Entscheidungsstichwort (Thema)

Wertermittlungsanspruch

 

Leitsatz (redaktionell)

Zur Vollstreckbarkeit des Wertermittlungsanspruches gemäß § 2314 BGB.

 

Normenkette

ZPO § 887 Abs. 1-2, § 888; BGB § 2314

 

Verfahrensgang

LG Bremen (Beschluss vom 04.03.1991; Aktenzeichen 4 O 2229/90)

 

Tenor

Auf die sofortige Beschwerde des Gläubigers wird der Beschluß des Landgerichts Bremen vom 4. März 1991 abgeändert und ein Zwangsgeld von DM 500,– – ersatzweise 10 Tage Zwangshaft – gegen den Schuldner festgesetzt, zur Erzwingung der durch Versäumnisteilurteil des Landgerichts vom 9. Oktober 1990 angeordneten Handlungen.
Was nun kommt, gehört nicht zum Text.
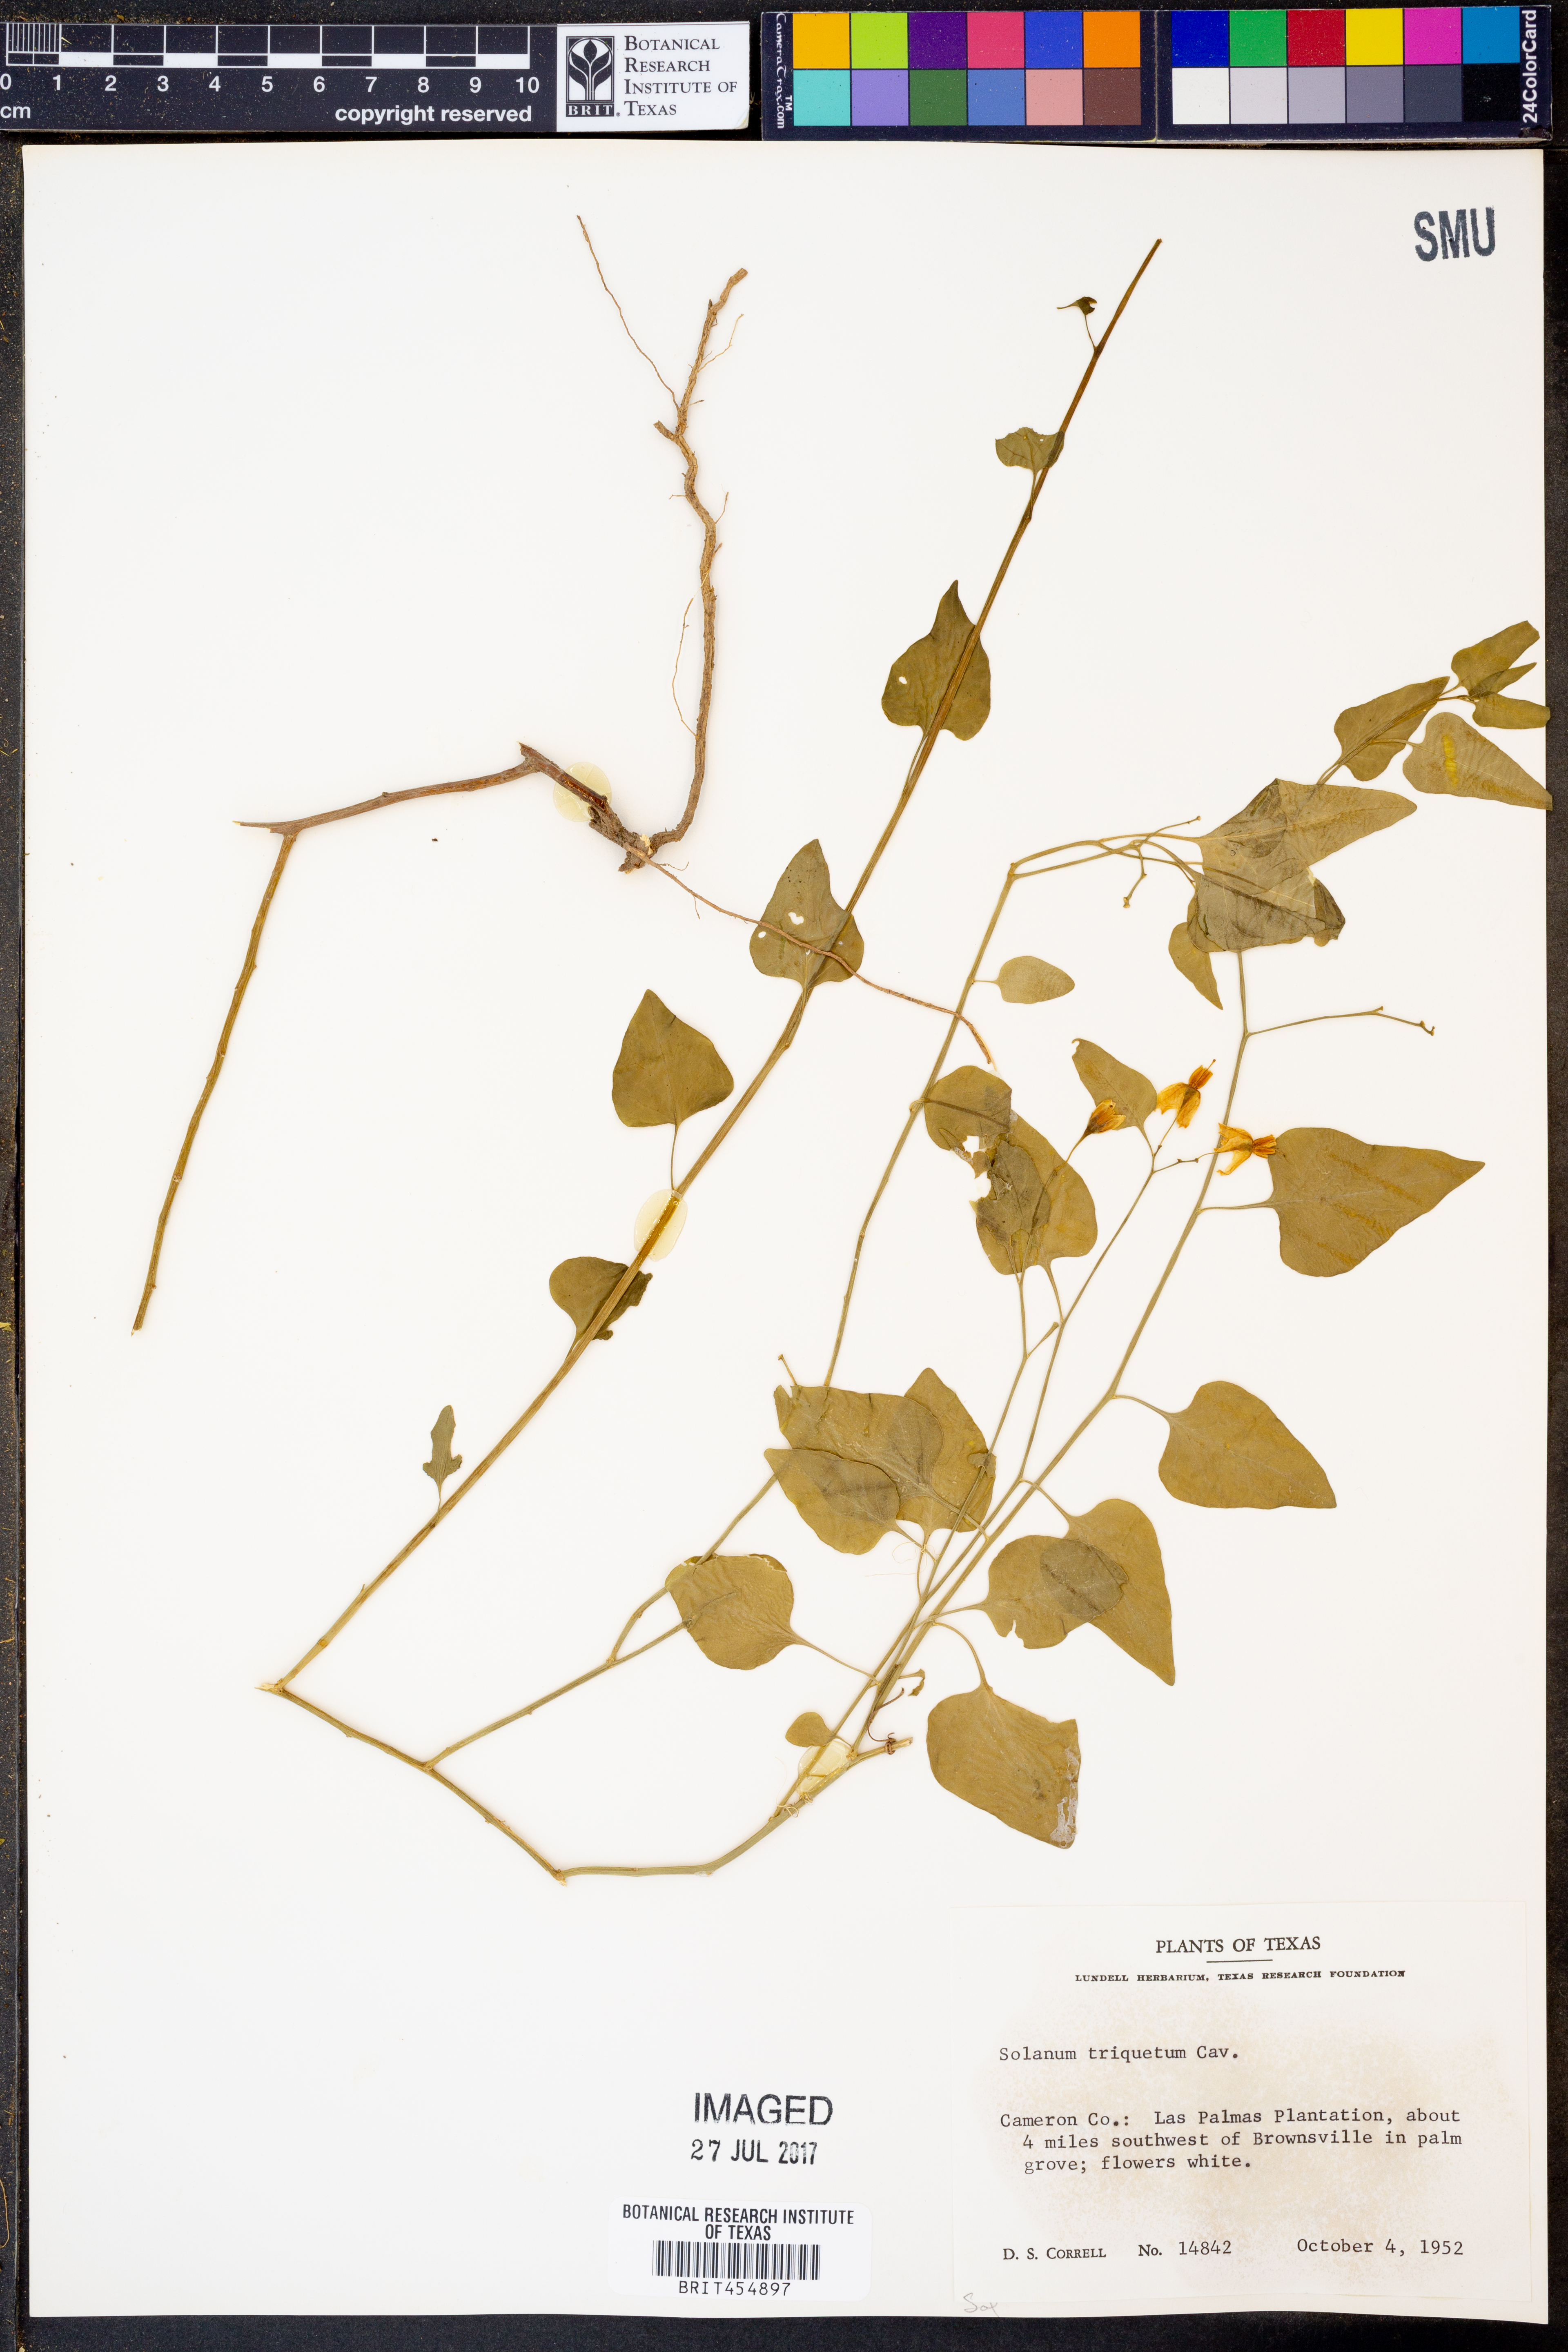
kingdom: Plantae
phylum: Tracheophyta
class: Magnoliopsida
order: Solanales
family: Solanaceae
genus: Solanum
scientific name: Solanum triquetrum
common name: Texas nightshade
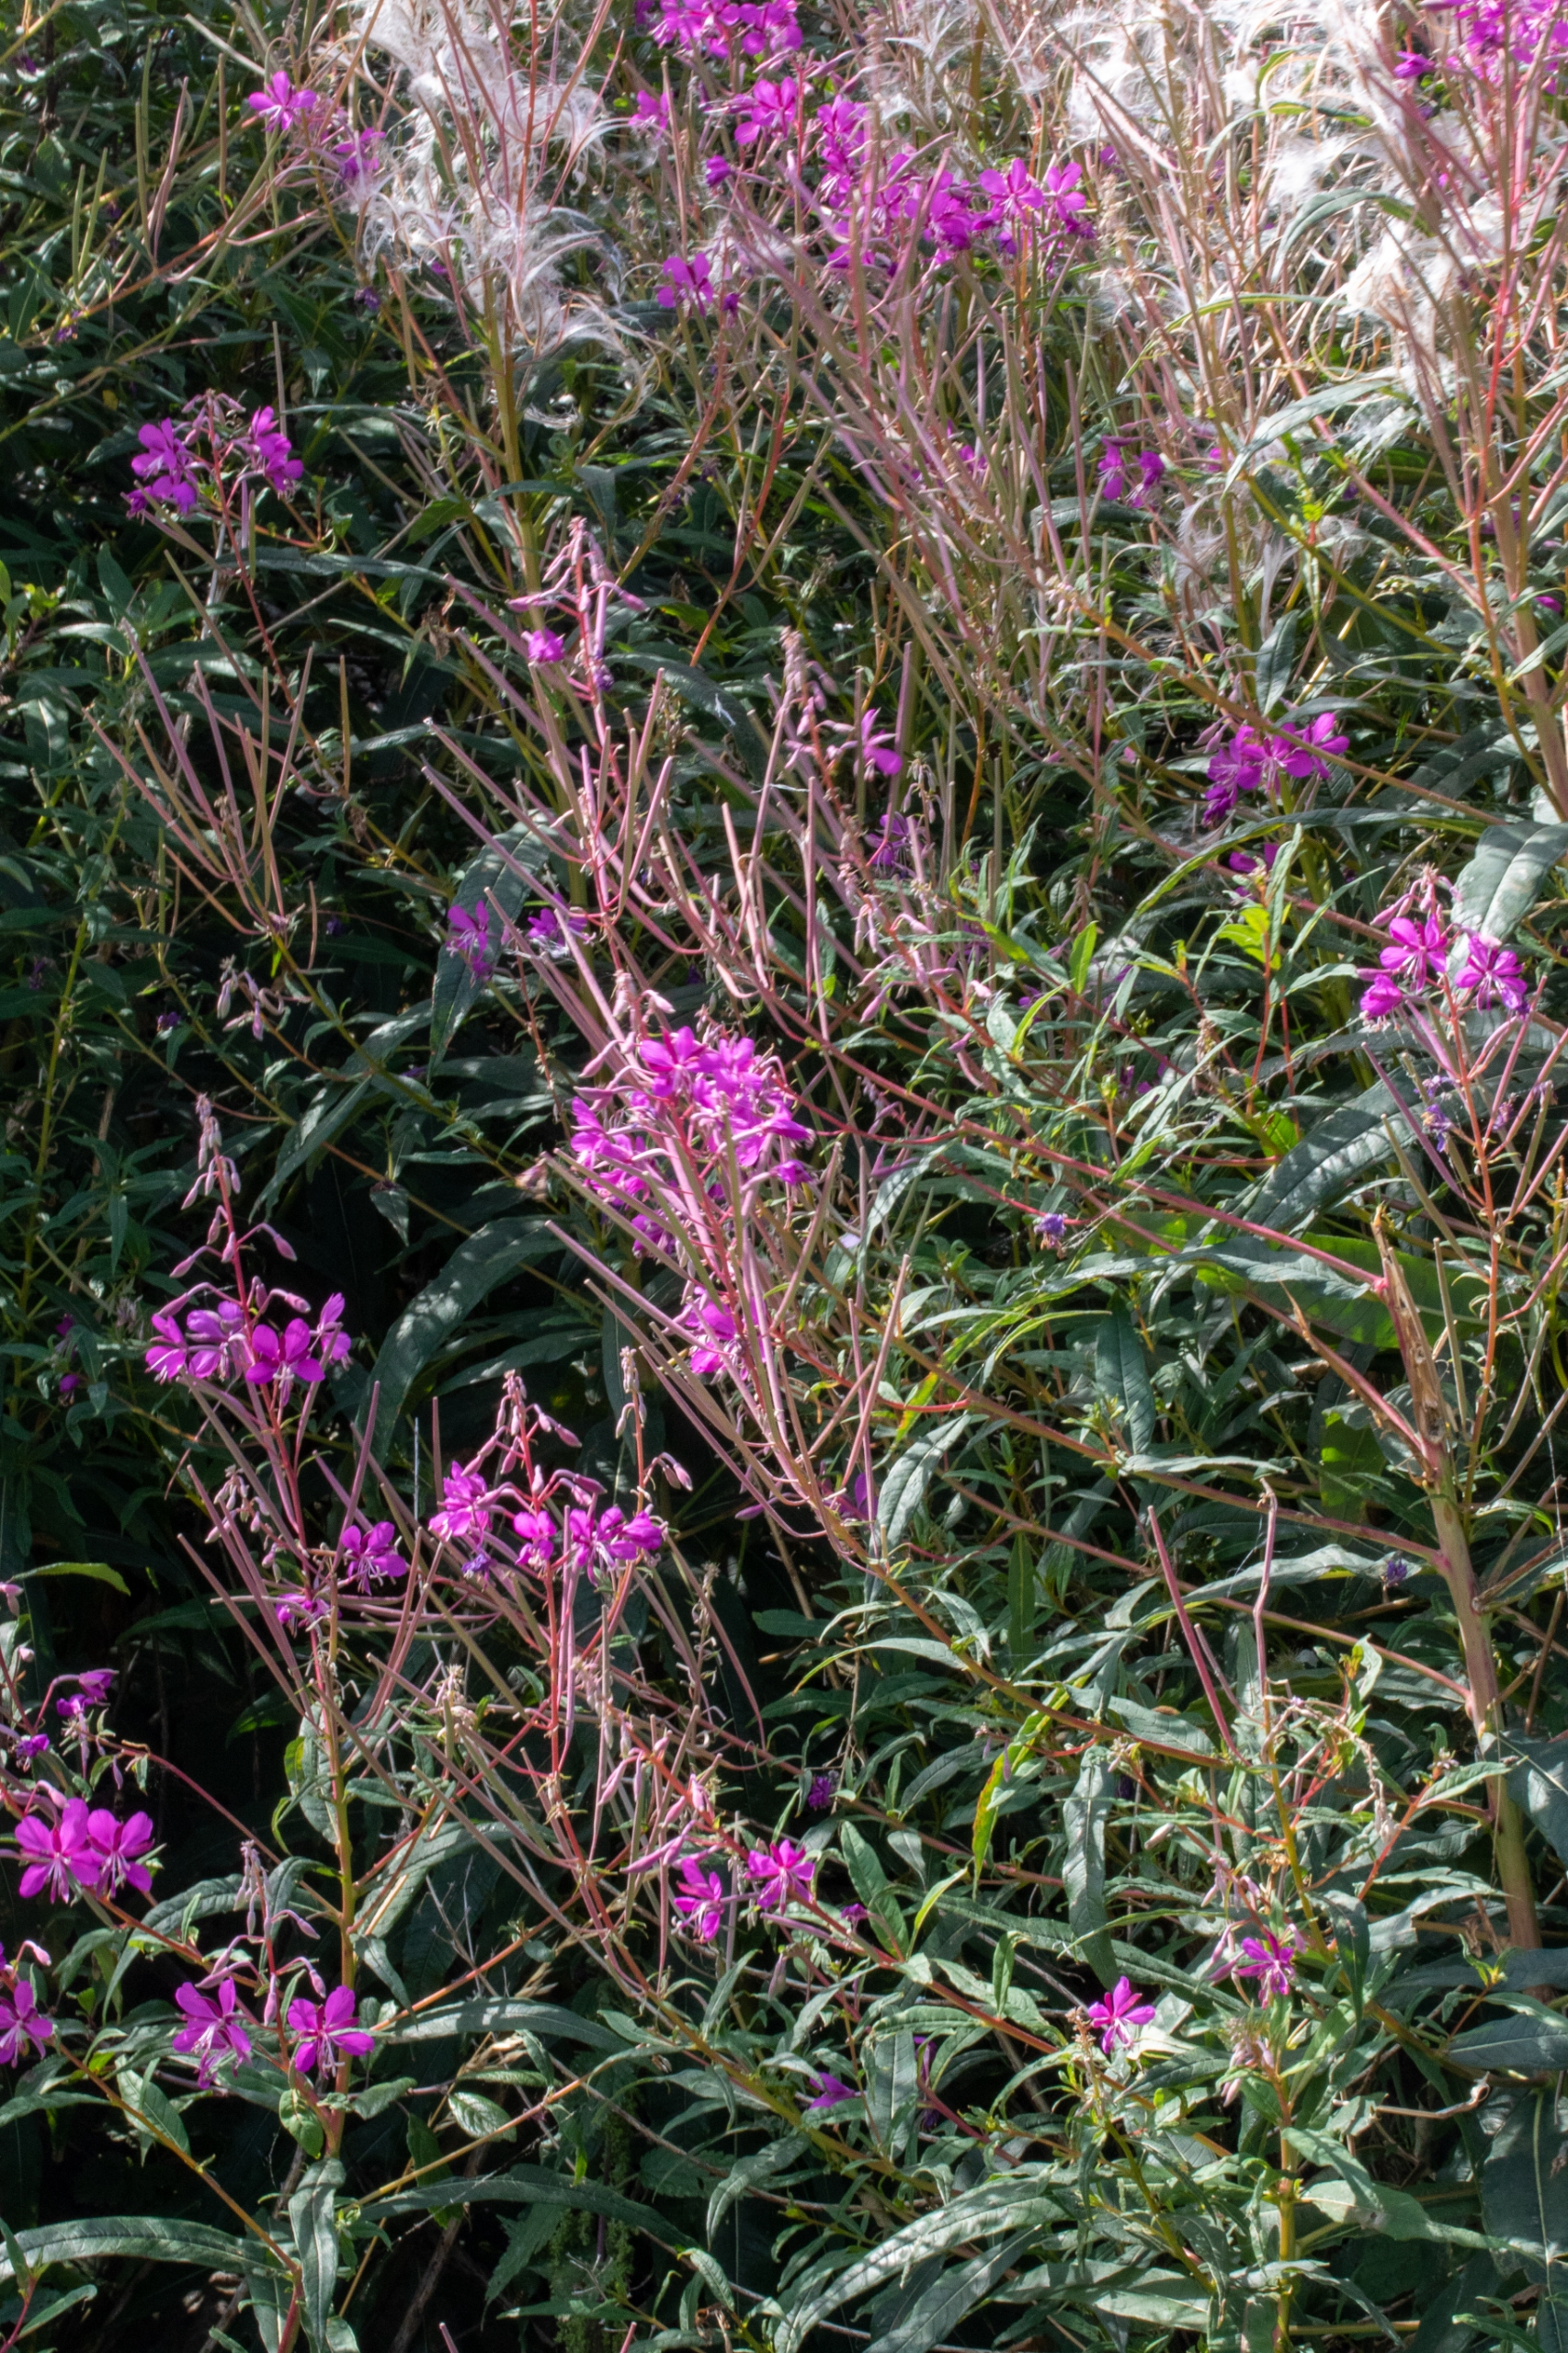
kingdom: Plantae
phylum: Tracheophyta
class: Magnoliopsida
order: Myrtales
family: Onagraceae
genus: Chamaenerion
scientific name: Chamaenerion angustifolium
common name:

Die Kosten des Verfahrens trägt der Schuldner.

 

Gründe

Die sofortige Beschwerde des Gläubigers ist zulässig und begründet.

Der Senat ist mit der weitaus überwiegenden Meinung in Literatur und Rechtsprechung der Ansicht, daß der Wertermittlungsanspruch des § 2314 Abs. 1 BGB eine unvertretbare Handlung im Sinne des § 888 ZPO darstellt und entsprechend dieser Vorschrift zu vollstrecken ist (vgl. BGH NJW 1975, 258, 259; OLG Frankfurt NJW RR 1987, 1472; Palandt-Edenhofer, BGB 50. Aufl., § 2314 RN 20; Staudinger-Ferid/Cieslar, BGB 12. Aufl., § 2314 RN 53; Münchener Kommentar-Frank, BGB, 2. Aufl., § 2314 RN 22; Erman-Schlüter, BGB 8° § 2314 RN 5; Blunck NJW 1975, 2291, 2292 in einer Anm. zu BGB NJW 75, 258 f; a.A. OLG Hamm JMBl. NRW 1977, 67, 68; Johannsen in BGB RGRK 12. Aufl., § 2314 RN 16; Kempfler NJW 1970, 1534, 1535; wohl auch Coing NJW 1983, 1298 f sub III 4).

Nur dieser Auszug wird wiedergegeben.